**Your task**
Omit all images, then repeat exactly the lines below from the one containing "Figure 1. Proposed" through the one containing "Table 1. Data", both ends included.

**Information shown**
#####

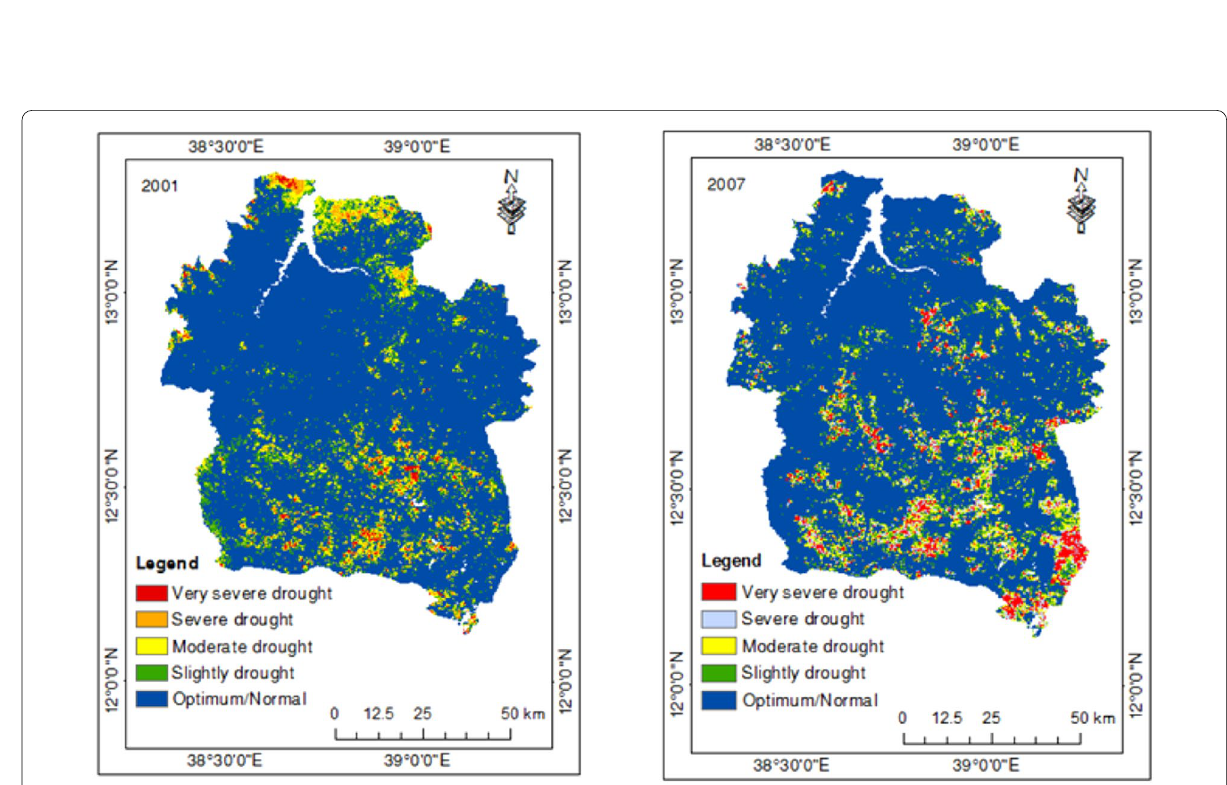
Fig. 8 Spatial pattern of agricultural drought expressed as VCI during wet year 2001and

#####

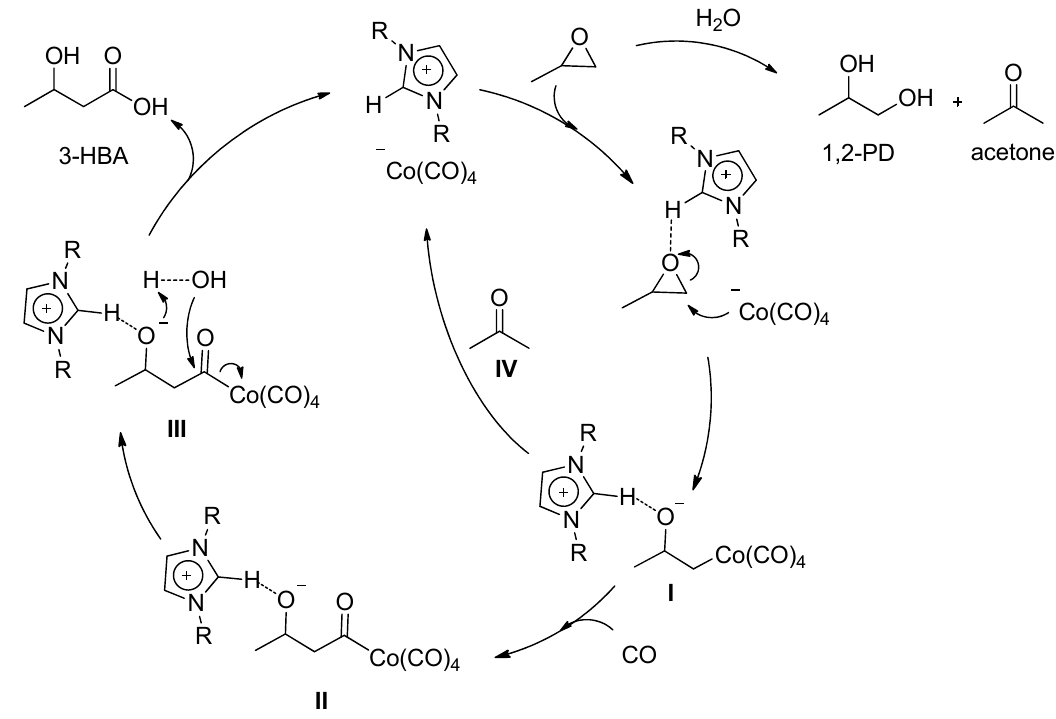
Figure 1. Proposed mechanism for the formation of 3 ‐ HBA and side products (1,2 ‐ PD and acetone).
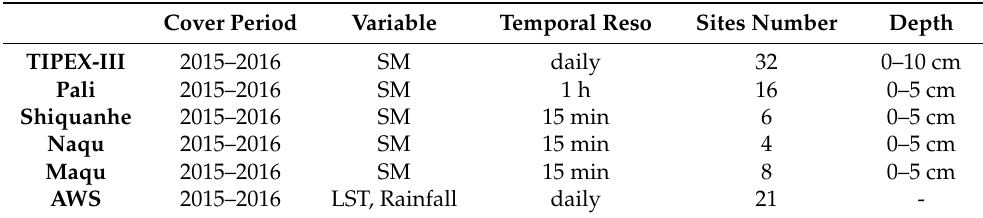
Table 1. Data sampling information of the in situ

#####

**Solution for this task**
Figure 1. Proposed mechanism for the formation of 3 ‐ HBA and side products (1,2 ‐ PD and acetone).
Table 1. Data sampling information of the in situ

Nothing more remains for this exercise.